Because Teruo Higa (and his company EMRO) spread the technology he developed with
the term Effective Microorganisms™, this term is also used by many people to refer to
the general concept (see genericized trademark). Only the trademark is the property of the
company, not the organisms that compose the product. Examples of similar commercial
products are Biosa™ and Efficient Microbes™.
It sometimes becomes problematic and difficult to refer to the concept because of the
trademarks and very often when a new company creates a similar product they give the
concept a new name and trademark it also. Other companies also market similar products,
though because their marketing is not focused as much on the microorganisms, people
often don't associate them with the technology.

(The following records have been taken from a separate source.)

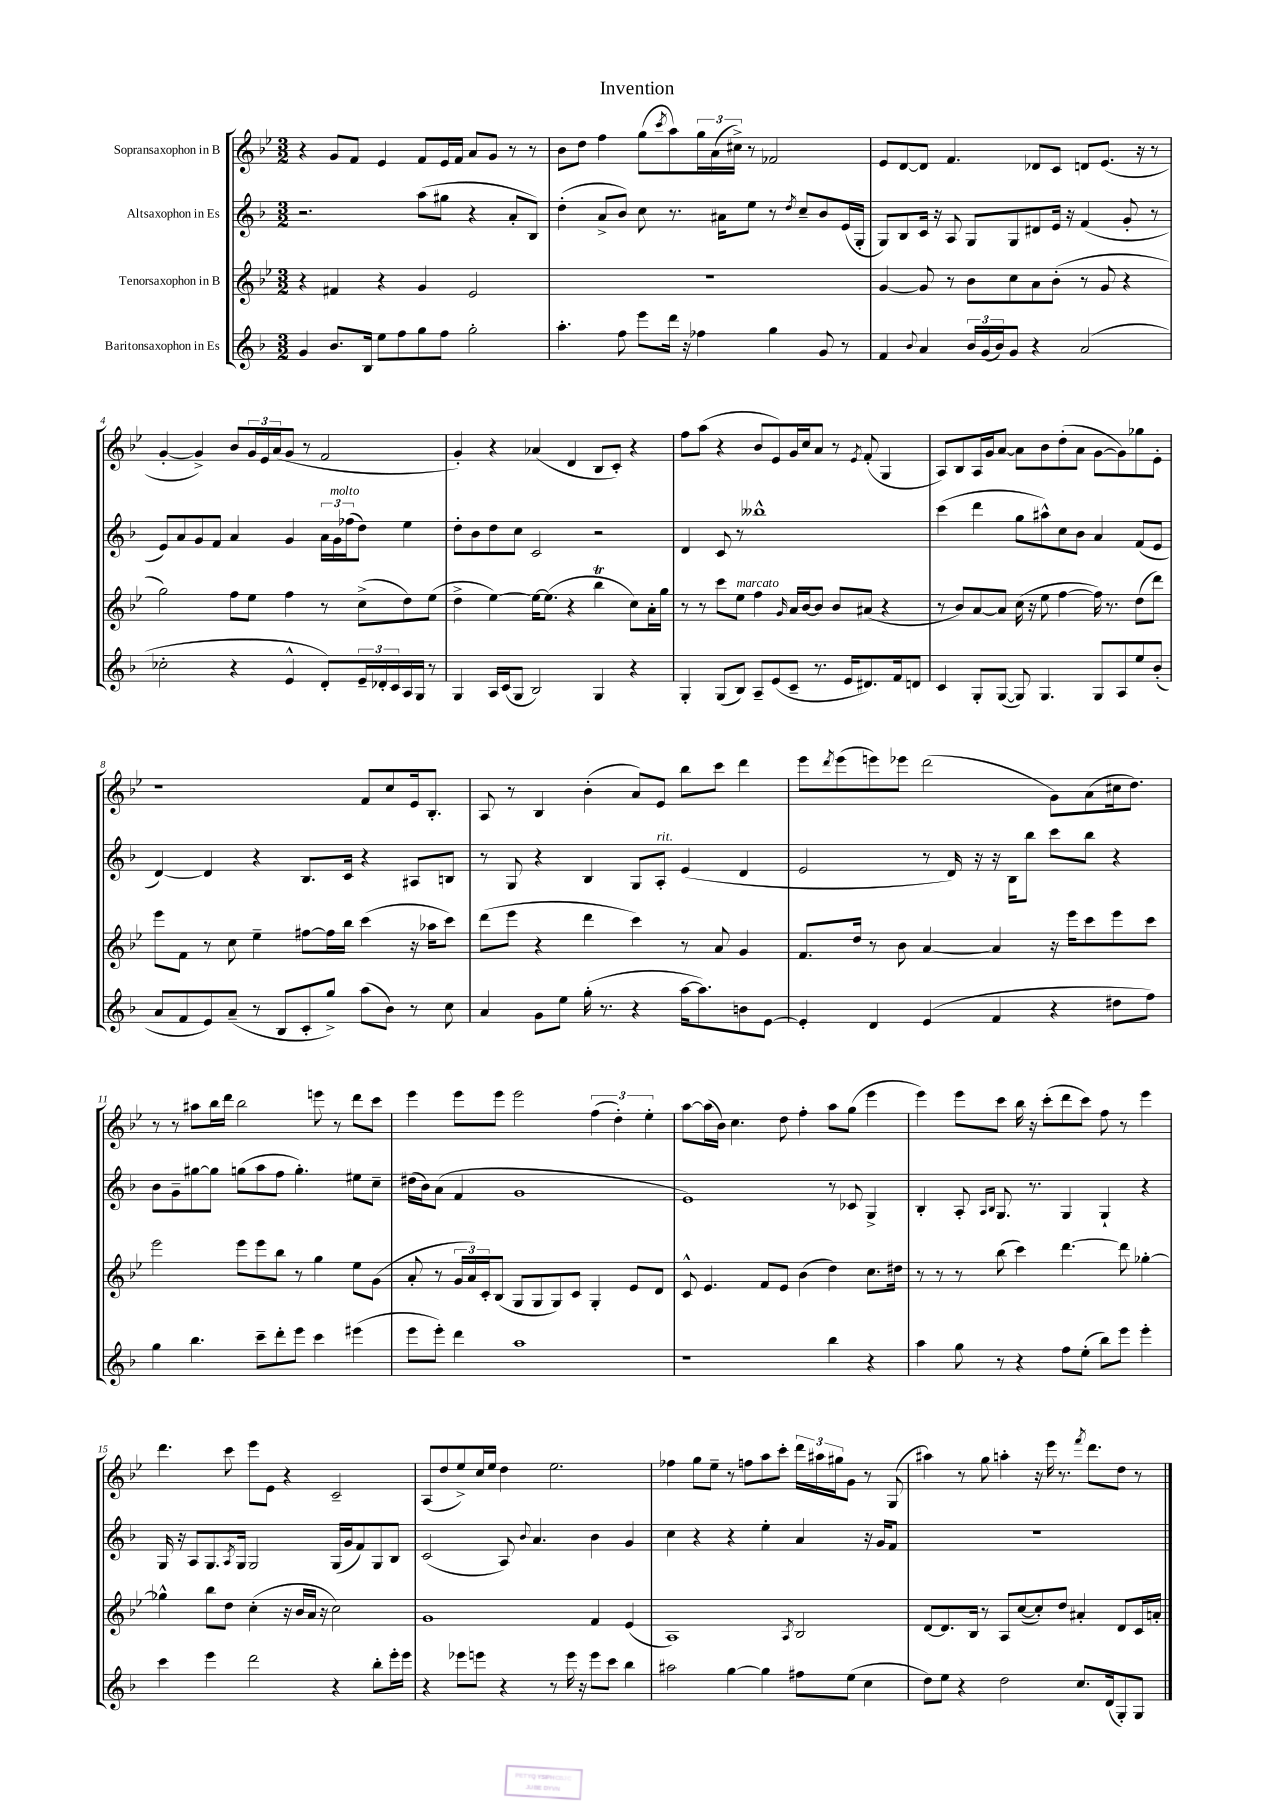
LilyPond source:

\header { title = "Invention" }
<<
\new StaffGroup <<
\new Staff = "s0" \with { instrumentName = "Sopransaxophon in B" } {
    \clef treble \key bes \major \numericTimeSignature \time 3/2
    r4 g'8 f'8 ees'4 f'8 ees'16 f'16 a'8 g'8 r8 r8 |
    bes'8 d''8 f''4 g''8( \acciaccatura { c'''8 } a''8) \tuplet 3/2 { g''16 a'16( cis''16->) } r8 fes'2 |
    ees'8 d'8~ d'8 f'4. des'8 c'8 d'8 ees'8.( r16 r8 |
    g'4~-. g'4->) bes'8 \tuplet 3/2 { g'16 ees'16 a'16( } g'8 r8 f'2 |
    g'4-.) r4 aes'4( d'4 bes8 c'8-.) r4 |
    f''8 a''8( r4 bes'8 ees'8) g'16 c''16 a'8 r8 \acciaccatura { ees'8 } f'8-.( g4 |
    a8) bes8 a16 g'16 a'8~ a'8 bes'8 d''8-.( a'8 g'8~ g'8) ges''8 ees'8-. |
    r1 f'8 c''8 ees'16 bes8.-. |
    a8 r8 bes4 bes'4-.( a'8) ees'8 bes''8 c'''8 d'''4 |
    ees'''8 \acciaccatura { d'''8 } ees'''8( e'''8) ees'''8 d'''2( g'8) a'8( cis''16 d''8.) |
    r8 r8 ais''8 bes''16 d'''16 bes''2 e'''8 r8 d'''8 c'''8 |
    ees'''4 ees'''8 ees'''8 ees'''2 \tuplet 3/2 { f''4( d''4-.) ees''4-. } |
    a''8~ a''16( bes'16) c''4. d''8 f''4-. a''8 g''8( ees'''4 |
    ees'''4) ees'''8 c'''8 bes''16 r16 c'''8-.( d'''8 c'''8) f''8 r8 ees'''4 |
    d'''4. c'''8 ees'''8 ees'8 r4 c'2-- |
    a8( d''8 ees''8->) c''16 ees''16 d''4 ees''2. |
    fes''4 g''8 ees''8-- r8 f''8 a''8 c'''8-. \tuplet 3/2 { d'''16 ais''16 gis''16 } g'8 r8 g8( |
    ais''4) r8 g''8 a''4-. r16 ees'''16 r8. \acciaccatura { f'''8 } d'''8. d''8 r8 \bar "|." |
}
\new Staff = "s1" \with { instrumentName = "Altsaxophon in Es" } {
    \clef treble \key f \major \numericTimeSignature \time 3/2
    r2. a''8( gis''8 r4 a'8-. bes8) |
    d''4-.( a'8-> bes'8) c''8 r8. ais'16 e''8 r8 \acciaccatura { d''8 } c''8-- bes'8 e'16( g16-. |
    g8) bes8 c'16 r16 a8 g8 g8 dis'8 e'16 r16 f'4( g'8-. r8 |
    e'8) a'8 g'8 f'8 a'4 g'4 \tuplet 3/2 { a'16 g'16^\markup { \italic "molto" } fes''16( } d''8) e''4 |
    d''8-. bes'8 d''8 c''8 c'2 r2 |
    d'4 c'8 r8 beses''1-^ |
    c'''4( d'''4 g''8 ais''8-^) c''8 bes'8 a'4 f'8( e'8 |
    d'4~) d'4 r4 bes8. c'16 r4 ais8 b8 |
    r8 g8 r4 bes4 g8 a8-.^\markup { \italic "rit." } e'4( d'4 |
    e'2 r8 d'16) r16 r16 bes16 bes''8 c'''8 bes''8 r4 |
    bes'8 g'8-- gis''8~ gis''8 g''8( a''8 f''8 g''4.-.) eis''8 c''8-- |
    dis''16( bes'16) a'8( f'4 g'1 |
    e'1) r8 ces'8 g4-> |
    bes4-. a8-. \grace { a16 bes16 } g8. r8. g4 g4-! r4 |
    g16 r16 a8 g8. \acciaccatura { a8 } g16 g2 g16( g'16 f'8) g8 bes8 |
    c'2( a8) \appoggiatura { bes'8 } a'4. bes'4 g'4 |
    c''4 r4 r4 e''4-. a'4 r16 g'16 f'8 |
    R1. \bar "|." |
}
\new Staff = "s2" \with { instrumentName = "Tenorsaxophon in B" } {
    \clef treble \key bes \major \numericTimeSignature \time 3/2
    r4 fis'4 r4 g'4 ees'2 |
    R1. |
    g'4~ g'8 r8 bes'8 c''8 a'8 bes'8-.( r8 g'8 r4 |
    g''2) f''8 ees''8 f''4 r8 c''8->( d''8) ees''8( |
    d''4-> ees''4~) ees''16~ ees''8.( r4 bes''4\trill c''8) a'16-. g''16 |
    r8 r8 c'''8 ees''8^\markup { \italic "marcato" } f''4 \grace { g'16 } a'16 bes'16~ bes'8 bes'8 ais'8( r4 |
    r8 bes'8) a'8~ a'8 c''16( r16 ees''8 f''4~ f''16) r8. d''8( d'''8) |
    ees'''8 f'8 r8 c''8 ees''4-- fis''8~ fis''16 bes''16 c'''4( r16 aes''16 c'''8) |
    d'''8( ees'''8 r4 d'''4 c'''4) r8 a'8 g'4 |
    f'8. d''16 r8 bes'8 a'4~ a'4 r16 ees'''16 c'''8 ees'''8 c'''8 |
    ees'''2 ees'''8 ees'''8 bes''8 r8 g''4 ees''8 g'8( |
    a'8-. r8 \tuplet 3/2 { g'16 a'16) c'16-. } bes8( g8 g8 g8) c'8 g4-. ees'8 d'8 |
    c'8-^ ees'4. f'8 ees'8 bes'4( d''4) c''8. dis''16 |
    r8 r8 r8 bes''8( c'''4) d'''4.~ d'''8 ges''4~-. |
    ges''4-^ bes''8 d''8 c''4-.( r16 bes'16 a'16 r16 c''2) |
    g'1 f'4 ees'4( |
    a1) \acciaccatura { a8 } bes2 |
    d'8~ d'8. bes16 r8 a8 c''8~( c''8-.) d''8 ais'4-. d'8 c'16 a'16-. \bar "|." |
}
\new Staff = "s3" \with { instrumentName = "Baritonsaxophon in Es" } {
    \clef treble \key f \major \numericTimeSignature \time 3/2
    g'4 bes'8. bes16 e''8 f''8 g''8 f''8 g''2-. |
    a''4.-. f''8 e'''8 d'''16 r16 fes''4 g''4 g'8 r8 |
    f'4 \appoggiatura { bes'8 } a'4 \tuplet 3/2 { bes'16 g'16( bes'16) } g'8 r4 a'2( |
    ces''2-. r4 e'4-^ d'8-.) \tuplet 3/2 { e'16-- des'16-. c'16 } a16 g16 r8 |
    g4 a16 c'16( g8 bes2) g4 r4 |
    g4-. g8( bes8) a8-- e'8( c'8-- r8. e'16 dis'8.) f'16 d'8 |
    c'4 g8-. g8~( g8) g4. g8 a8 e''8 bes'8-.( |
    a'8 f'8 e'8) a'8--( r8 bes8 c'8-. g''8->) a''8( bes'8) r8 c''8 |
    a'4 g'8 e''8 g''16-.( r8. r4 a''16~ a''8.) b'8 e'8~ |
    e'4-. d'4 e'4( f'4 r4 dis''8 f''8) |
    g''4 bes''4. c'''8-- d'''8-. e'''8 c'''4 eis'''4( |
    e'''8 e'''8-.) d'''4 a''1 |
    r1 bes''4 r4 |
    a''4 g''8 r8 r4 f''8 e''8-.( bes''8) e'''8 e'''4-. |
    c'''4 e'''4 d'''2 r4 bes''8-. e'''16-. e'''16 |
    r4 ees'''8 e'''8 r4 r8 e'''16 r16 e'''8 c'''8 bes''4 |
    ais''2 g''4~ g''4 fis''8 e''8( c''4 |
    d''8) e''8 r4 d''2 c''8. d'16( g8-.) g8 \bar "|." |
}
>>
>>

And companies that also market products
for human use seem to get much more widespread publicity.
Other terms which are sometimes used to refer to the same concept include: "microbial
inoculants", "microbial soil conditioner", "biofertilizer", "compost activator", "soil-based
organisms", "indigenous microorganisms", "beneficial microorganisms", "friendly
microorganisms", "growth-promoting microorganisms" and many others.
The mixture of organisms found in the liquid cultures known as "EM" are often found as
naturally-occurring consortia. The patents on the naturally-occurring consortia appear to
have only been applied for by Dr Higa after 1994, after the technology and methods had
been disseminated to the public via several media and venues.